Trump's recent directive aims to provide workers with broader investment options in retirement accounts, despite criticisms of associated risks.
Trump Advocates for Crypto Inclusion in Retirement Accounts

Trump Advocates for Crypto Inclusion in Retirement Accounts
Former President Trump pushes for regulatory changes to allow crypto and alternative assets in 401(k) plans.
Former President Donald Trump is taking significant steps to expand investment opportunities for Americans by making it easier for them to include cryptocurrencies and other non-traditional assets in retirement accounts. On Thursday, Trump instructed regulators to explore adjustments to the current rules that may hinder employers from offering such diverse investment options, commonly found in 401(k) plans.
The initiative aims to empower average workers, providing them access to investment avenues that have traditionally been reserved for affluent individuals and institutions, while simultaneously unlocking new funding sources for firms sector-specific to these assets. However, the move has raised alarms among critics who argue that it could lead to increased risks for retirement savers.
In the United States, most workplaces do not provide traditional pension plans that guarantee payouts after retirement. Instead, employees typically contribute parts of their salaries to investment accounts, with employers often enhancing these contributions. Historically, regulations have placed the onus on companies providing these accounts to weigh factors such as risk and fees, leading many employers to avoid offering options like private equity, which tend to carry higher costs, fewer disclosure obligations, and liquidity issues.
The recent presidential order mandates the Department of Labor to review existing regulations within a 180-day timeframe; however, experts suggest that any resulting changes will not be immediate. Investment titans like State Street and Vanguard have already begun forming alliances with alternative asset managers like Apollo Global and Blackstone to introduce retirement funds focused on private equity.

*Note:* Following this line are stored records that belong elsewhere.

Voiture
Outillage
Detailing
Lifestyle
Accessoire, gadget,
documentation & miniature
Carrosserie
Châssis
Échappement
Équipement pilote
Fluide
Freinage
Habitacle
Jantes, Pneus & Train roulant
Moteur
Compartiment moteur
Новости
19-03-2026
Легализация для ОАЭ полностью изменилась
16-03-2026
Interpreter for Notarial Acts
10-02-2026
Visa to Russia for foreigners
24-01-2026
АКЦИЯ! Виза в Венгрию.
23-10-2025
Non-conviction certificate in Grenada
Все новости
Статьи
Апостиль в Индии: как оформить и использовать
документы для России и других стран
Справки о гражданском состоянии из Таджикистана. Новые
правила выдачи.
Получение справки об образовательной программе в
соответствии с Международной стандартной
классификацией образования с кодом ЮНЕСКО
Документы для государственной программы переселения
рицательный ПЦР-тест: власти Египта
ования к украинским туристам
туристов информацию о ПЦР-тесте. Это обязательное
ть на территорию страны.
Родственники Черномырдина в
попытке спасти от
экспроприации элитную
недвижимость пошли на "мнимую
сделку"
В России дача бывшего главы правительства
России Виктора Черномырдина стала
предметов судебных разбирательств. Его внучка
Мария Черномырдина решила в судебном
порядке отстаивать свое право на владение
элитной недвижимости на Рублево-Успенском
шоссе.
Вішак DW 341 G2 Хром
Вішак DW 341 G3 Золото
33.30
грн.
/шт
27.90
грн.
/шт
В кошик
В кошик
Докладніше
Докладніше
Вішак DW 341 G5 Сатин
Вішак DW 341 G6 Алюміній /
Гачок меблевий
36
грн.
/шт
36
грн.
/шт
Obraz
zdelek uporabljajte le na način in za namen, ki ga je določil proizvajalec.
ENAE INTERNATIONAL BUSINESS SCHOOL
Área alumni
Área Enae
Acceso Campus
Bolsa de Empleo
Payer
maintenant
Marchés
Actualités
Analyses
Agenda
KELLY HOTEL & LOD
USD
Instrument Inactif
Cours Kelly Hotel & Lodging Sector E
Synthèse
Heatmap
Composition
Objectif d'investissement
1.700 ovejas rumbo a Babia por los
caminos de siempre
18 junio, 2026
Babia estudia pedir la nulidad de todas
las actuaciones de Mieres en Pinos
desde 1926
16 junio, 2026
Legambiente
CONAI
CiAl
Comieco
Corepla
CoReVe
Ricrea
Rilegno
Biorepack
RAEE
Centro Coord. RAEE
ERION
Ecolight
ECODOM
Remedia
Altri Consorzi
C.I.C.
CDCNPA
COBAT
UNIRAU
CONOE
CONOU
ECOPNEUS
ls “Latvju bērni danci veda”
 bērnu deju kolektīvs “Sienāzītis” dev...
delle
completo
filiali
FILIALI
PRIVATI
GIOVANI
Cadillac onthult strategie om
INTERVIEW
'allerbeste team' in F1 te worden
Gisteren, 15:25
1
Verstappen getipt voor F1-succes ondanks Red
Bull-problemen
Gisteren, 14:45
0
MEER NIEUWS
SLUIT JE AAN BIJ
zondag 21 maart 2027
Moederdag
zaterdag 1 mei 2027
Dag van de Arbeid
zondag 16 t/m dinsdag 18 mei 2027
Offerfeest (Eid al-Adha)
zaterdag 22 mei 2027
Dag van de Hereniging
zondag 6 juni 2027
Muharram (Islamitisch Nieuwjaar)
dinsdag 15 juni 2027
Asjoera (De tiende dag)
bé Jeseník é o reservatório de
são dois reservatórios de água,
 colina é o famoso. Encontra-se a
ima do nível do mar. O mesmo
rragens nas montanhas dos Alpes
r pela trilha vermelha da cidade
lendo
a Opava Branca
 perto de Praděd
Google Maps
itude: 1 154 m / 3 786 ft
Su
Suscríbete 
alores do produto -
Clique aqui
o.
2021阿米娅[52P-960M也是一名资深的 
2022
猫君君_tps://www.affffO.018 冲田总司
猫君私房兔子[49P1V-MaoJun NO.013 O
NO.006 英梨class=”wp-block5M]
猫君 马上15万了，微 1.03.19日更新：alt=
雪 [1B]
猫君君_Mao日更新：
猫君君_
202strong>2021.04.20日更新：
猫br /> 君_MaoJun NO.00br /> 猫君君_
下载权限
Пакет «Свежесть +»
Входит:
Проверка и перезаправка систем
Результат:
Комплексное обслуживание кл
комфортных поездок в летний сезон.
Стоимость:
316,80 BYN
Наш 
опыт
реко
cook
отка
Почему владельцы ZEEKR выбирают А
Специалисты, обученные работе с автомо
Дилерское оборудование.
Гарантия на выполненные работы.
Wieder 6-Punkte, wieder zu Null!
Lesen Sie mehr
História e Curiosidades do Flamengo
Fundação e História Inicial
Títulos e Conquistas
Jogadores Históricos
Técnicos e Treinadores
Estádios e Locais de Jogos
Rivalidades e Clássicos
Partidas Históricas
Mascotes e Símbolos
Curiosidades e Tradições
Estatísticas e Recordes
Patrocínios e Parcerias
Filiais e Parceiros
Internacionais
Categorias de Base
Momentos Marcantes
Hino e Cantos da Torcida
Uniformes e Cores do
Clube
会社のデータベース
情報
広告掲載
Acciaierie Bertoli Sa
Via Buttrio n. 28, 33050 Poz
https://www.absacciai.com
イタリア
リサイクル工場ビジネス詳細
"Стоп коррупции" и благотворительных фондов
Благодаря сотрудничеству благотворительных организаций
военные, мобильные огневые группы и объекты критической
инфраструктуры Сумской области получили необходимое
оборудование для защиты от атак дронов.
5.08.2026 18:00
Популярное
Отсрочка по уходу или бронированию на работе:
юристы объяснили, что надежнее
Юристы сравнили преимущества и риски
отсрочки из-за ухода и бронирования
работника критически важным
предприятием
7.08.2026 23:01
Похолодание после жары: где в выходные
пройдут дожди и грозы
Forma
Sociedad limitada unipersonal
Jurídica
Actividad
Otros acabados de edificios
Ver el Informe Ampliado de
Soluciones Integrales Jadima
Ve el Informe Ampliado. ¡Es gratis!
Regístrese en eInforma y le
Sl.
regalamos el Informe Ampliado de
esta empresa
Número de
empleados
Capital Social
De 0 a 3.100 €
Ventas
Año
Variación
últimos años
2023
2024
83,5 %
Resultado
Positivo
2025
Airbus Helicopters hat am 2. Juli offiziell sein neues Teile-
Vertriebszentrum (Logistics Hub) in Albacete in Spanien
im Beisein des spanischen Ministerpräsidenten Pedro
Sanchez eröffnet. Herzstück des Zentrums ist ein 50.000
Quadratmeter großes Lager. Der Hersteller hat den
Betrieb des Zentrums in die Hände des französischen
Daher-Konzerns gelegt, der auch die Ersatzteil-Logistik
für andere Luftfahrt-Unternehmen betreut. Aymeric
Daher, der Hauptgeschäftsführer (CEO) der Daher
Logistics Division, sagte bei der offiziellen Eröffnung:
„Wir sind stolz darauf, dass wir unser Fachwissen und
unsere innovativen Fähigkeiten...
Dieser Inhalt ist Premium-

Trump's interests in businesses linked to crypto and investment accounts underscore the significance of this policy shift. In a related move, the Department of Labor previously rescinded guidance from 2022 that advised extreme caution when incorporating crypto into retirement investment options. This shift marks a notable reversal from Trump's earlier administration, where the Department advocated for private equity involvement in retirement plans, only for concerns over litigation to stymie that progress, resulting in a revocation under President Joe Biden's administration.